Non ci saranno provvedimenti generalizzati

Il governo regionale non ritiene, tuttavia, opportuno adottare un provvedimento generalizzato valido per tutte le scuole dell’Isola. La normativa consente, infatti, nell’ambito dell’autonomia scolastica, ai Consigli di circolo e d’istituto di modulare l’avvio delle attività didattiche in base alle specifiche esigenze locali, fermo restando il rispetto del numero minimo di giorni di lezione previsto dal calendario scolastico e dalle disposizioni vigenti, con il recupero delle giornate eventualmente differite.

La linea di Palazzo d’Orléans è, quindi, quella di lasciare alle comunità scolastiche la possibilità di valutare le diverse situazioni, evitando una soluzione uniforme che rischierebbe di non tenere conto delle peculiarità dei territori.

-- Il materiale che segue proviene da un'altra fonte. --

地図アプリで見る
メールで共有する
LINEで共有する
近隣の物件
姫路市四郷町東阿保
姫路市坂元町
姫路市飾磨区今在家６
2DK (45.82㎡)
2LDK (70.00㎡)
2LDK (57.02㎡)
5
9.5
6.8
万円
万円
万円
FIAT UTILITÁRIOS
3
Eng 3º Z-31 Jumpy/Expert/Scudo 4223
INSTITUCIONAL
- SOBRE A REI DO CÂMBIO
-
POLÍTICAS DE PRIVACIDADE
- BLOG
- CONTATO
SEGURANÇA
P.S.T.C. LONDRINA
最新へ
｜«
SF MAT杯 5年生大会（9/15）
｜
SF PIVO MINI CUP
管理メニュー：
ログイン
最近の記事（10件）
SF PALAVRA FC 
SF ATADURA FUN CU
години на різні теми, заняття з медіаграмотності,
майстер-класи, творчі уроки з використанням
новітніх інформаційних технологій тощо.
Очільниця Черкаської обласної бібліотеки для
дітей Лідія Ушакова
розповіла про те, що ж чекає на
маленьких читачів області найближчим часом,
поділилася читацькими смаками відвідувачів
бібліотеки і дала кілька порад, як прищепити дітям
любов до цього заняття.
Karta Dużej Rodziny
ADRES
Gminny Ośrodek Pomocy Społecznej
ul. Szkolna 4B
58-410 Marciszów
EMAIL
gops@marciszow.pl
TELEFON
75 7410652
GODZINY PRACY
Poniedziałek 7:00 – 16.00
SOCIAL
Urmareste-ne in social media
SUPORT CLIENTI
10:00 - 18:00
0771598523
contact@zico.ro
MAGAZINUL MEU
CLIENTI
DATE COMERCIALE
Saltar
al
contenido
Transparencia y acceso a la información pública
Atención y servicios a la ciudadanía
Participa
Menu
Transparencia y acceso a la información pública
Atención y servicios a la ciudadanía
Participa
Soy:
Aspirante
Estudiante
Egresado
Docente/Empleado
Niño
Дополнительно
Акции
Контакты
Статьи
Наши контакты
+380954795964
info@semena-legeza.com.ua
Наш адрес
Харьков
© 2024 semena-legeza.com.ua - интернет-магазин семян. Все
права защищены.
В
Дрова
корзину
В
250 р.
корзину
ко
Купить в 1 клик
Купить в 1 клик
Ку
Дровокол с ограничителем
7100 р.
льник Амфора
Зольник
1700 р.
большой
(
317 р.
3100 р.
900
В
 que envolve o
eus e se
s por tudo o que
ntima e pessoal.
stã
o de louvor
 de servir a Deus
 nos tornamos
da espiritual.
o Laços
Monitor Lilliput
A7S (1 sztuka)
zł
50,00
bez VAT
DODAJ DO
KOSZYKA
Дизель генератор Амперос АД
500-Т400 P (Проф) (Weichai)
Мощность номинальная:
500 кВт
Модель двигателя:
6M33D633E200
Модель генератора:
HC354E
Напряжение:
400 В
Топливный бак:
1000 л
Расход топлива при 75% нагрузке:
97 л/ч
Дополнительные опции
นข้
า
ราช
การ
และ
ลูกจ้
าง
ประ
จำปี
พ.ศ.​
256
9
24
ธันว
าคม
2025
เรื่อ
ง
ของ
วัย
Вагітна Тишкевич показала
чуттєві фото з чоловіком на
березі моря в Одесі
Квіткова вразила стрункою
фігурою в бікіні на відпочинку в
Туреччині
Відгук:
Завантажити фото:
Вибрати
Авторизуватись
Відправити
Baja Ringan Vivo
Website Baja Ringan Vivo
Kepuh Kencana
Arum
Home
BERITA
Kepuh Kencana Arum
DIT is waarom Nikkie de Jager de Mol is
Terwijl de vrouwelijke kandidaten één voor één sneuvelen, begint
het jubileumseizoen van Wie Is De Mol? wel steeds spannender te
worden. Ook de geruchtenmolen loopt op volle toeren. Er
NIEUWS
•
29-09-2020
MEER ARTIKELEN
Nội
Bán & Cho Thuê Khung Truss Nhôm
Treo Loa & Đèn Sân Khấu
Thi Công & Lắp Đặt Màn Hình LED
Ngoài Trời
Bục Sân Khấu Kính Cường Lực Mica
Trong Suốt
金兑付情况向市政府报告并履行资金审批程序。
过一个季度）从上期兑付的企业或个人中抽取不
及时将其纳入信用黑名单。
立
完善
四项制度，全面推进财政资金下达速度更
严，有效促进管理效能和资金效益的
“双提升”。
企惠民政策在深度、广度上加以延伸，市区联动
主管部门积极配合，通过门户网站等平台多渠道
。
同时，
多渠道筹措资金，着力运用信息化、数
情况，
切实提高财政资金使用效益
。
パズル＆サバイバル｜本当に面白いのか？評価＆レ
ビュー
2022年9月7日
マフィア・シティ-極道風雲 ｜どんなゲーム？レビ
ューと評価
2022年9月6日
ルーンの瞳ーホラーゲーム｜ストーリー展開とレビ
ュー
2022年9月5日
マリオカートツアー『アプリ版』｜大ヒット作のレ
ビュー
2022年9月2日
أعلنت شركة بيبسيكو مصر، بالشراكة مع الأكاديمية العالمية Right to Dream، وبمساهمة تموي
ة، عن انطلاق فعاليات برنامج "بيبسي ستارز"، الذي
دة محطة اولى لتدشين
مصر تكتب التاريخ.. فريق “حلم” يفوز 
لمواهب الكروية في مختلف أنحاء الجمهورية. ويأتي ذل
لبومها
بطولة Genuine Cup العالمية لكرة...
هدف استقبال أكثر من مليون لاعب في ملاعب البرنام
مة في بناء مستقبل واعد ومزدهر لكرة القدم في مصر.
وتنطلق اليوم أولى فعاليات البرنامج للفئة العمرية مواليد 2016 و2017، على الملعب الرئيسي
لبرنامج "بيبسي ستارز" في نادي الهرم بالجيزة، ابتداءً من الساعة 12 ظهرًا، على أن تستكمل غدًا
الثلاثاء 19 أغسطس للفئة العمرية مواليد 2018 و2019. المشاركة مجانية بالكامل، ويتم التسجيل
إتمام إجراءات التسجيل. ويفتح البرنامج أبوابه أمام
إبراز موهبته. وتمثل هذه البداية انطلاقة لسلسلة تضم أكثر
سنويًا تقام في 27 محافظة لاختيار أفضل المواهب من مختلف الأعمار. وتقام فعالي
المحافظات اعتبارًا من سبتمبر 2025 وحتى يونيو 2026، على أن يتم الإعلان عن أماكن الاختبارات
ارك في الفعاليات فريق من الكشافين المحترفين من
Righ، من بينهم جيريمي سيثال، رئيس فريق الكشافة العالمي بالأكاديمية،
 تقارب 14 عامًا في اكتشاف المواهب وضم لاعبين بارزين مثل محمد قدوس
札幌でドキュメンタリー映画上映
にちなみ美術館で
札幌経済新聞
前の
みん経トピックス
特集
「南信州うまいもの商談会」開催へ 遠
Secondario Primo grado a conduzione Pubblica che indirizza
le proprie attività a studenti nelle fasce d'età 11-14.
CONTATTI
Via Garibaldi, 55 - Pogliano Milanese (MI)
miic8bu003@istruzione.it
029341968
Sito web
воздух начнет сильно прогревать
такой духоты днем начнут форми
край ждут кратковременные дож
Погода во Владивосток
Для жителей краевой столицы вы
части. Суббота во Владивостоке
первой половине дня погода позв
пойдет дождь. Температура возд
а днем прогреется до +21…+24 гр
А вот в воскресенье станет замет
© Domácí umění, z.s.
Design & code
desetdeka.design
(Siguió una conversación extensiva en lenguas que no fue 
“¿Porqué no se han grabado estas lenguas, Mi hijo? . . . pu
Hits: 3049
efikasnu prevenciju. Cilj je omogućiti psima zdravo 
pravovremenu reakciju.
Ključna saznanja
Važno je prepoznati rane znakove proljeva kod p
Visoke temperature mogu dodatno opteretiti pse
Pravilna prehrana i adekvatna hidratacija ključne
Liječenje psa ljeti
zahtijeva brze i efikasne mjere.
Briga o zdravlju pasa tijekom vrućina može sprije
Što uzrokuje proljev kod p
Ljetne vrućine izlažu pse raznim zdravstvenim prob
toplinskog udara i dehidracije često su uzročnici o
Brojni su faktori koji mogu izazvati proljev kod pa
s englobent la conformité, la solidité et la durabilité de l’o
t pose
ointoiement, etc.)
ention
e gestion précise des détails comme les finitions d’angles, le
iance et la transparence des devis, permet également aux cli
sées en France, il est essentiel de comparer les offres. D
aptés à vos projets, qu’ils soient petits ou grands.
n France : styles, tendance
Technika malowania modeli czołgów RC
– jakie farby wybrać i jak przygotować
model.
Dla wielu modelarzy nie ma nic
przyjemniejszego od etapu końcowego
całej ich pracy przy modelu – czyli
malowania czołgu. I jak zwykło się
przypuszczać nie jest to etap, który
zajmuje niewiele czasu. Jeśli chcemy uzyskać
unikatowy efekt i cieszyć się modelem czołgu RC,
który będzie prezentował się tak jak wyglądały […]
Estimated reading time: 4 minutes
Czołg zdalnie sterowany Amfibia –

Il governo regionale continuerà, comunque, a monitorare con attenzione i casi di particolare disagio, soprattutto laddove le condizioni locali non dovessero trovare un’adeguata risposta da parte delle istituzioni scolastiche competenti.

Già ieri l’assessore Turano aveva detto no

“L’ipotesi di far slittare l’inizio delle lezioni non può essere accolta, per una serie di ragioni. Intanto, perché l’anno scolastico, per legge, deve avere una durata di 206 giorni e poi perché la scuola finisce il 9 giugno, il 16 giugno cominciano gli esami di Stato, dal 9 al 13 giugno i docenti saranno riuniti per gli scrutini e le ammissioni agli esami di maturità mentre dal 14 giugno si insedieranno come commissari. Se il caldo perdura per un altro mese cosa facciamo, teniamo le scuole chiuse?” ha detto Turano un’intervista al TGR Sicilia.

Il problema esiste ma devono risolverlo comuni e province

“Il problema esiste e posso già anticipare che la prossima emergenza si presenterà nel mese di dicembre, quando scopriremo che le caldaie non funzionano – ha osservato -. Ma voglio essere chiaro su un punto: le scuole sono di proprietà dei Comuni e delle ex Province, dunque sono gli enti locali a dover intervenire, perché se la Regione decidesse di mettere un impianto refrigerante in una scuola ora, non lo potrebbe fare”.